For Better or Worse: Justin Morneau
by, 01-18-2013 at 01:16 AM (710 Views)
Justin Morneau presents a paradox for the 2013 Twins. If the club is truly in full rebuild mode and is more interested in saving money than taking financial risks in a meaningful effort to compete -- as appears to be the case -- then why hang on to an expensive veteran with one year left on his contract? Surely some team out there would be willing to take on Morneau, although there probably wouldn't be much of a return in the swap.
The answer, I believe, is that the Twins still view Morneau as a star-caliber core player -- albeit one who's been heavily burdened by injuries over the past couple years. Trading him for a minimal return at this point would be Terry Ryan's most appalling salary shed yet. If the first baseman jumps out to a hot start this year, his value could rise significantly, and the Twins appear to be counting on just that.
Morneau's campaign was very much a mixed bag. While it was a major step forward from the disastrous season that preceded it, his .773 OPS was slightly below the league average for first basemen and he failed to reach 140 games played for a fourth straight year. Given the circumstances, his effort has to be viewed as a considerable success, but when you take all that way he was simply a mediocre first baseman who missed nearly 20 percent of the season and cost $14 million.
Of course, we know Morneau is better than that. And he showed flashes of it at times. But can he pull it all together?
Why He'll Be Better
Morneau's 2011 campaign was completely washed away by complications resulting from a 2010 concussion. That injury became less of an issue last year, but unfortunately several other ailments -- along with plain old rust -- seemed to take a toll on him for much of the season. Nevertheless, for extended stretches we saw glimpses of the dominant hitter who had anchored the middle of the lineup for many years.
Reports indicate that Morneau is now as healthy as he's been since suffering that fateful concussion. For the first time in several years, he's been able to go about his normal offseason routine, and he has already committed to playing for Team Canada in March's World Baseball Classic. Considering that he's entering a contract year, his willingness to take that extra step says a lot about how confident he's feeling in the state of his body.
He's past 30, but Morneau is still in the latter stage of his physical prime and if he can truly put the nagging head and wrist problems behind him, it's not difficult to envision a return to form that sees him batting .300 with elite home run and RBI totals.
Why He'll Be Worse
We've heard these refrains about Morneau's health before, pretty much ever since his initial concussion. Doctors, coaches and Morneau himself have always chosen to take an optimistic approach, only to inevitably hit bumps in the road. By spring training of last year, it was clear that these realities were bearing down on the first baseman, who openly spoke about the possibility of retiring if his troubling trends continued.
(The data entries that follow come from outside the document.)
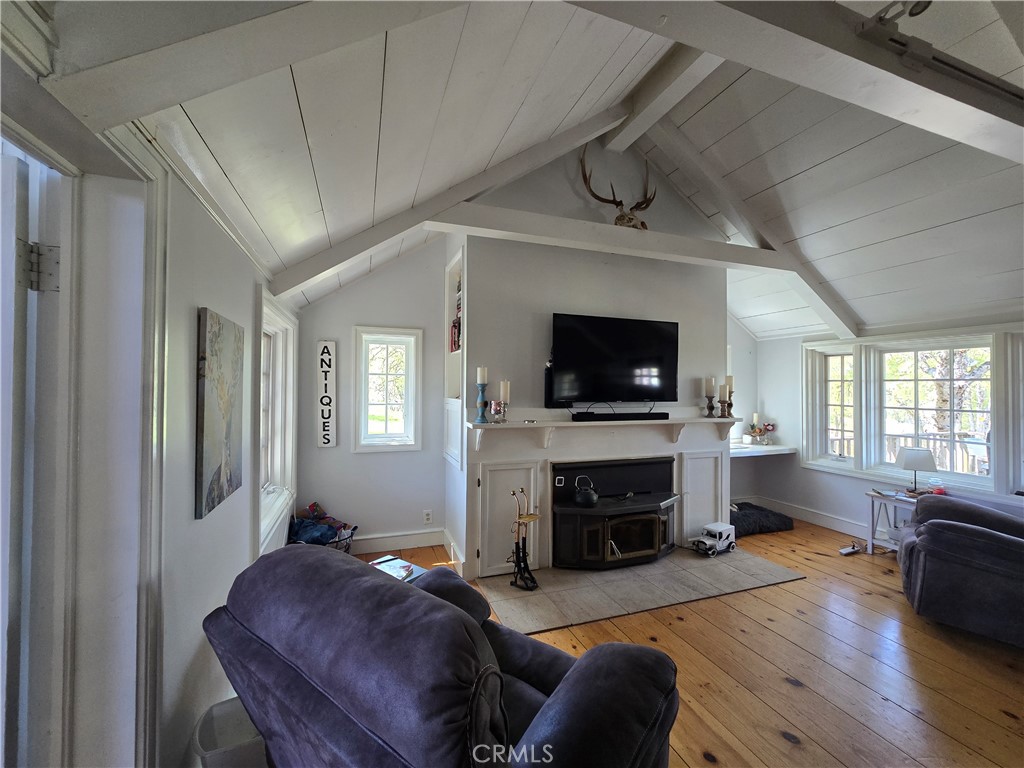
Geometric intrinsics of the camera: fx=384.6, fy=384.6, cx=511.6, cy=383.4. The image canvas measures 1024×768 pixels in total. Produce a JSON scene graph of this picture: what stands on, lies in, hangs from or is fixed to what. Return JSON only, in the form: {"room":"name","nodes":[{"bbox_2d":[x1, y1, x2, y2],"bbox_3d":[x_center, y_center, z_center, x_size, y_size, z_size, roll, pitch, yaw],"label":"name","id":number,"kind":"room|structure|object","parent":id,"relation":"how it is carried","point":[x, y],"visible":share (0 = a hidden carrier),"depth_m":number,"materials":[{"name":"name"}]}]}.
{"room":"living room","nodes":[
{"label":"living room","id":0,"kind":"room"},
{"bbox_2d":[0,36,297,767],"bbox_3d":[-1.095,0.268,0.868,0.184,2.516,5.360,1,0,-19],"label":"left wall","id":1,"kind":"structure","parent":0,"point":[193,302],"depth_m":1.19,"materials":[{"name":"white paint"}]},
{"bbox_2d":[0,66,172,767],"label":"door frame","id":2,"kind":"structure","parent":1,"relation":"attached to","point":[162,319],"depth_m":0.98,"materials":[{"name":"white paint"}]},
{"bbox_2d":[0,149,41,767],"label":"door","id":3,"kind":"structure","parent":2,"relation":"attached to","point":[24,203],"depth_m":0.85,"materials":[{"name":"white paint"}]},
{"bbox_2d":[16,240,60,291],"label":"door hinge","id":4,"kind":"object","parent":2,"relation":"attached to","point":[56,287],"visible":0.87,"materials":[{"name":"metal"}]},
{"bbox_2d":[196,307,245,520],"bbox_3d":[-1.214,0.105,1.620,0.032,0.746,0.453,1,0,-19],"label":"painting","id":5,"kind":"object","parent":1,"relation":"attached to","point":[219,470],"visible":0.99,"depth_m":1.53},
{"bbox_2d":[255,287,298,556],"bbox_3d":[-1.635,0.229,2.558,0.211,1.595,1.136,1,0,-19],"label":"window","id":6,"kind":"structure","parent":1,"relation":"in","point":[278,476],"depth_m":2.83,"materials":[{"name":"white paint"}]},
{"bbox_2d":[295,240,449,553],"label":"back wall","id":7,"kind":"structure","parent":0,"point":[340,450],"depth_m":3.49,"materials":[{"name":"grey paint"}]},
{"bbox_2d":[316,341,337,448],"bbox_3d":[-1.590,0.090,3.303,0.144,0.916,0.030,1,0,-19],"label":"wall sign","id":8,"kind":"object","parent":7,"relation":"attached to","point":[329,345],"visible":1,"depth_m":3.29,"materials":[{"name":"white"}]},
{"bbox_2d":[353,326,422,452],"bbox_3d":[-1.154,0.074,3.563,0.593,1.145,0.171,1,0,-19],"label":"window","id":9,"kind":"structure","parent":7,"relation":"in","point":[393,435],"depth_m":3.56,"materials":[{"name":"white glass"}]},
{"bbox_2d":[351,528,444,553],"bbox_3d":[-1.351,1.439,3.426,1.713,0.139,0.018,1,0,-19],"label":"baseboard","id":10,"kind":"structure","parent":7,"relation":"attached to","point":[376,547],"depth_m":3.52,"materials":[{"name":"white paint"}]},
{"bbox_2d":[422,509,432,524],"bbox_3d":[-0.781,1.235,3.551,0.072,0.122,0.013,1,0,-19],"label":"wall socket","id":11,"kind":"object","parent":7,"relation":"attached to","point":[427,517],"visible":0.99,"depth_m":3.55,"materials":[{"name":"white plastic"}]},
{"bbox_2d":[42,0,1023,344],"bbox_3d":[1.856,-1.357,1.799,6.698,1.026,5.897,1,0,-19],"label":"ceiling","id":12,"kind":"structure","parent":0,"point":[297,237],"depth_m":1.99,"materials":[{"name":"white paint"}]},
{"bbox_2d":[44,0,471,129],"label":"ceiling beam","id":13,"kind":"structure","parent":12,"relation":"attached to","point":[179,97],"depth_m":0.92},
{"bbox_2d":[268,107,639,302],"bbox_3d":[-0.340,-1.361,2.670,2.335,1.454,0.222,1,0,-19],"label":"ceiling beam","id":14,"kind":"structure","parent":12,"relation":"attached to","point":[331,265],"depth_m":2.56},
{"bbox_2d":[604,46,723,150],"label":"ridge beam","id":15,"kind":"structure","parent":12,"relation":"attached to","point":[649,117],"depth_m":2.58,"materials":[{"name":"white paint"}]},
{"bbox_2d":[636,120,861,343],"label":"ceiling beam","id":16,"kind":"structure","parent":12,"relation":"attached to","point":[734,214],"depth_m":3.37,"materials":[{"name":"wood"}]},
{"bbox_2d":[569,0,1023,160],"bbox_3d":[1.483,-1.221,1.505,4.051,0.321,0.235,1,0,-19],"label":"ceiling beam","id":17,"kind":"structure","parent":12,"relation":"attached to","point":[986,117],"depth_m":1.35,"materials":[{"name":"white"}]},
{"bbox_2d":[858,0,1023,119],"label":"track light","id":18,"kind":"object","parent":17,"relation":"attached to","point":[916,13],"visible":0.96,"depth_m":1.36,"materials":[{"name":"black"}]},
{"bbox_2d":[448,141,728,575],"bbox_3d":[0.827,-0.404,3.733,2.855,3.883,0.711,1,0,-19],"label":"chimney wall","id":19,"kind":"structure","parent":0,"point":[681,317],"depth_m":3.32,"materials":[{"name":"paint"}]},
{"bbox_2d":[443,247,465,469],"bbox_3d":[-0.393,-0.165,3.304,0.280,1.767,0.616,1,0,-19],"label":"built-in shelf","id":20,"kind":"object","parent":19,"relation":"in","point":[450,356],"visible":0.43,"depth_m":3.40,"materials":[{"name":"white paint"}]},
{"bbox_2d":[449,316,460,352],"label":"book","id":21,"kind":"object","parent":20,"relation":"in","point":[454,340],"visible":0.27,"depth_m":3.27,"materials":[{"name":"red"}]},
{"bbox_2d":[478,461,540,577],"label":"cabinet door","id":22,"kind":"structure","parent":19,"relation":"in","point":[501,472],"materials":[{"name":"white paint"}]},
{"bbox_2d":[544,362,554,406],"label":"speaker","id":23,"kind":"object","parent":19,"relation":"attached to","point":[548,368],"visible":0.71,"depth_m":3.19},
{"bbox_2d":[466,413,730,574],"bbox_3d":[0.910,0.914,3.409,2.658,1.136,0.260,1,0,-19],"label":"fireplace mantel","id":24,"kind":"object","parent":19,"relation":"attached to","point":[552,452],"visible":0.75,"depth_m":3.26,"materials":[{"name":"white paint"}]},
{"bbox_2d":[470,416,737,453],"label":"mantel shelf","id":25,"kind":"object","parent":24,"relation":"attached to","point":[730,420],"visible":0.97,"depth_m":3.24,"materials":[{"name":"white paint"}]},
{"bbox_2d":[474,375,488,423],"bbox_3d":[-0.230,0.084,2.945,0.101,0.437,0.101,1,0,-19],"label":"candle holder","id":26,"kind":"object","parent":25,"relation":"on","point":[480,403],"visible":0.99,"depth_m":2.92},
{"bbox_2d":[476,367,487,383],"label":"candle","id":27,"kind":"object","parent":26,"relation":"on","point":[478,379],"visible":0.96,"depth_m":2.93,"materials":[{"name":"white wax"}]},
{"bbox_2d":[490,400,504,422],"bbox_3d":[-0.115,0.214,2.966,0.110,0.167,0.107,1,0,-19],"label":"candle holder","id":28,"kind":"object","parent":25,"relation":"on","point":[497,405],"visible":0.99,"depth_m":2.93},
{"bbox_2d":[499,379,510,422],"bbox_3d":[-0.063,0.138,3.027,0.091,0.332,0.091,1,0,-19],"label":"candle holder","id":29,"kind":"object","parent":25,"relation":"on","point":[505,394],"visible":0.98,"depth_m":3.00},
{"bbox_2d":[569,412,669,421],"bbox_3d":[0.921,0.279,3.280,0.916,0.053,0.131,1,0,-19],"label":"soundbar","id":30,"kind":"object","parent":25,"relation":"on","point":[641,414],"visible":0.99,"depth_m":3.22,"materials":[{"name":"black plastic"}]},
{"bbox_2d":[704,376,716,416],"bbox_3d":[1.878,0.125,3.639,0.100,0.382,0.100,1,0,-19],"label":"candle holder","id":31,"kind":"object","parent":25,"relation":"on","point":[711,392],"visible":0.98,"depth_m":3.61,"materials":[{"name":"wood"}]},
{"bbox_2d":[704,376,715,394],"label":"candle","id":32,"kind":"object","parent":31,"relation":"on","point":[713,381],"visible":0.98,"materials":[{"name":"wax"}]},
{"bbox_2d":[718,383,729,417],"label":"candle holder","id":33,"kind":"object","parent":25,"relation":"on","point":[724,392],"visible":0.98,"depth_m":3.63,"materials":[{"name":"wood"}]},
{"bbox_2d":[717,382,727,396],"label":"candle","id":34,"kind":"object","parent":33,"relation":"on","point":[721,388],"visible":0.97,"depth_m":3.68,"materials":[{"name":"beige wax"}]},
{"bbox_2d":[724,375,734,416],"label":"candle holder","id":35,"kind":"object","parent":25,"relation":"on","point":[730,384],"visible":0.88,"depth_m":3.69,"materials":[{"name":"brown wood"}]},
{"bbox_2d":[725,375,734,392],"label":"candle","id":36,"kind":"object","parent":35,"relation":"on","point":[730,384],"visible":0.8,"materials":[{"name":"beige wax"}]},
{"bbox_2d":[551,456,677,568],"bbox_3d":[0.884,1.132,3.468,1.208,0.770,0.596,1,0,-19],"label":"fireplace insert","id":37,"kind":"object","parent":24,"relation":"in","point":[662,534],"visible":0.93,"depth_m":3.29,"materials":[{"name":"black metal"}]},
{"bbox_2d":[573,475,598,506],"bbox_3d":[0.610,0.878,3.174,0.206,0.225,0.176,1,0,-19],"label":"kettle","id":38,"kind":"object","parent":37,"relation":"on","point":[594,498],"visible":0.99,"depth_m":3.12,"materials":[{"name":"black metal"}]},
{"bbox_2d":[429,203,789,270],"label":"ceiling beam","id":39,"kind":"structure","parent":19,"relation":"attached to","point":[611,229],"depth_m":2.93,"materials":[{"name":"white paint"}]},
{"bbox_2d":[547,313,677,404],"bbox_3d":[0.877,-0.198,3.331,1.236,0.726,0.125,1,0,-19],"label":"television","id":40,"kind":"object","parent":19,"relation":"attached to","point":[620,343],"visible":1,"depth_m":3.26,"materials":[{"name":"black"}]},
{"bbox_2d":[579,146,654,230],"bbox_3d":[0.950,-1.650,3.318,0.704,0.805,0.349,1,0,-19],"label":"deer head","id":41,"kind":"object","parent":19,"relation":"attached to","point":[586,181],"visible":0.69,"depth_m":3.27},
{"bbox_2d":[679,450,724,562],"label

Things always look bright and peachy at this time of year, but one bad swing that wakes up his wrist or one jarring blow to the head could send Morneau back down the same spiral. It was pretty obvious last year that his talent is still there, so it will all come down to how well his body can hold up.
I don't think anyone doubts the slugger's ability to dominate offensively as long as he can stay out of the trainer's room. But not since 2008 has Morneau made it through a full season without some sort of significant malady. Is this the year he finally puts it all behind him?